JOB
Please retype each line of the records below word for word, keeping every record.

INFORMATION SUPPLIED
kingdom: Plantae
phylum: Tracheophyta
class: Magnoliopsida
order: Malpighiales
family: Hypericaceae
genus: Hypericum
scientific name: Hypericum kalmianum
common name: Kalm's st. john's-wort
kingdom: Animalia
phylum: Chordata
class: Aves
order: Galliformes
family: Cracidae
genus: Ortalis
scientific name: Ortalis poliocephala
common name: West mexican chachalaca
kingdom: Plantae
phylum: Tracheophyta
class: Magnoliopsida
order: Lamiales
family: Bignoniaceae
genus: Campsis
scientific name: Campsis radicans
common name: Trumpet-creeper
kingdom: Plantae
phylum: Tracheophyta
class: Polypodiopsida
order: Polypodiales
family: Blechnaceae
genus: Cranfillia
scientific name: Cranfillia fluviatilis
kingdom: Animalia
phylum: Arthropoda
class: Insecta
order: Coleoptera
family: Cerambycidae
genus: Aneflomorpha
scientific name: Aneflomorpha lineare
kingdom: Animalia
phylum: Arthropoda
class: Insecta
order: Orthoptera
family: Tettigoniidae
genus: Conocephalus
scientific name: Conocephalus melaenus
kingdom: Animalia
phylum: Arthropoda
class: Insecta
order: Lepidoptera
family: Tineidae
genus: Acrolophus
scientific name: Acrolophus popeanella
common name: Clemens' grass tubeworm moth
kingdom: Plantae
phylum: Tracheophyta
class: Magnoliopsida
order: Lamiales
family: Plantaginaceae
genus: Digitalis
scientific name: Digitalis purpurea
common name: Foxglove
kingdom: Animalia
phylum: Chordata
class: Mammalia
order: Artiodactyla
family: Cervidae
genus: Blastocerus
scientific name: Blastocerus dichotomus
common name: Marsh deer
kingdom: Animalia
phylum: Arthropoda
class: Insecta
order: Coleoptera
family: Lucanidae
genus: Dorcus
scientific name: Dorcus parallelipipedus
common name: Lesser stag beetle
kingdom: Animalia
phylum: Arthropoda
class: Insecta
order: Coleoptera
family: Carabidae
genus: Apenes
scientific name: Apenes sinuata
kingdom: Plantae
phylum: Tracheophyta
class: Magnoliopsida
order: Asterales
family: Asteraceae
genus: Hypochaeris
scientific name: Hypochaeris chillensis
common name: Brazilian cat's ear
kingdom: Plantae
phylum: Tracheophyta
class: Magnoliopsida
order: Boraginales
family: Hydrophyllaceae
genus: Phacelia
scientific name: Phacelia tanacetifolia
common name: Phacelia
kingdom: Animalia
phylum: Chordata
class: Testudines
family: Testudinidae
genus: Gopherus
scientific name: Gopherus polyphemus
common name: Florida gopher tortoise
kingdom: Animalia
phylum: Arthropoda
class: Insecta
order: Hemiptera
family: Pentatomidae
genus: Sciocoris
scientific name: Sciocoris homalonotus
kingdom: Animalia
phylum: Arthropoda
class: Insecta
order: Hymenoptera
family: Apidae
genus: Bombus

RESPONSE BELOW
kingdom: Plantae
phylum: Tracheophyta
class: Magnoliopsida
order: Malpighiales
family: Hypericaceae
genus: Hypericum
scientific name: Hypericum kalmianum
common name: Kalm's st. john's-wort
kingdom: Animalia
phylum: Chordata
class: Aves
order: Galliformes
family: Cracidae
genus: Ortalis
scientific name: Ortalis poliocephala
common name: West mexican chachalaca
kingdom: Plantae
phylum: Tracheophyta
class: Magnoliopsida
order: Lamiales
family: Bignoniaceae
genus: Campsis
scientific name: Campsis radicans
common name: Trumpet-creeper
kingdom: Plantae
phylum: Tracheophyta
class: Polypodiopsida
order: Polypodiales
family: Blechnaceae
genus: Cranfillia
scientific name: Cranfillia fluviatilis
kingdom: Animalia
phylum: Arthropoda
class: Insecta
order: Coleoptera
family: Cerambycidae
genus: Aneflomorpha
scientific name: Aneflomorpha lineare
kingdom: Animalia
phylum: Arthropoda
class: Insecta
order: Orthoptera
family: Tettigoniidae
genus: Conocephalus
scientific name: Conocephalus melaenus
kingdom: Animalia
phylum: Arthropoda
class: Insecta
order: Lepidoptera
family: Tineidae
genus: Acrolophus
scientific name: Acrolophus popeanella
common name: Clemens' grass tubeworm moth
kingdom: Plantae
phylum: Tracheophyta
class: Magnoliopsida
order: Lamiales
family: Plantaginaceae
genus: Digitalis
scientific name: Digitalis purpurea
common name: Foxglove
kingdom: Animalia
phylum: Chordata
class: Mammalia
order: Artiodactyla
family: Cervidae
genus: Blastocerus
scientific name: Blastocerus dichotomus
common name: Marsh deer
kingdom: Animalia
phylum: Arthropoda
class: Insecta
order: Coleoptera
family: Lucanidae
genus: Dorcus
scientific name: Dorcus parallelipipedus
common name: Lesser stag beetle
kingdom: Animalia
phylum: Arthropoda
class: Insecta
order: Coleoptera
family: Carabidae
genus: Apenes
scientific name: Apenes sinuata
kingdom: Plantae
phylum: Tracheophyta
class: Magnoliopsida
order: Asterales
family: Asteraceae
genus: Hypochaeris
scientific name: Hypochaeris chillensis
common name: Brazilian cat's ear
kingdom: Plantae
phylum: Tracheophyta
class: Magnoliopsida
order: Boraginales
family: Hydrophyllaceae
genus: Phacelia
scientific name: Phacelia tanacetifolia
common name: Phacelia
kingdom: Animalia
phylum: Chordata
class: Testudines
family: Testudinidae
genus: Gopherus
scientific name: Gopherus polyphemus
common name: Florida gopher tortoise
kingdom: Animalia
phylum: Arthropoda
class: Insecta
order: Hemiptera
family: Pentatomidae
genus: Sciocoris
scientific name: Sciocoris homalonotus
kingdom: Animalia
phylum: Arthropoda
class: Insecta
order: Hymenoptera
family: Apidae
genus: Bombus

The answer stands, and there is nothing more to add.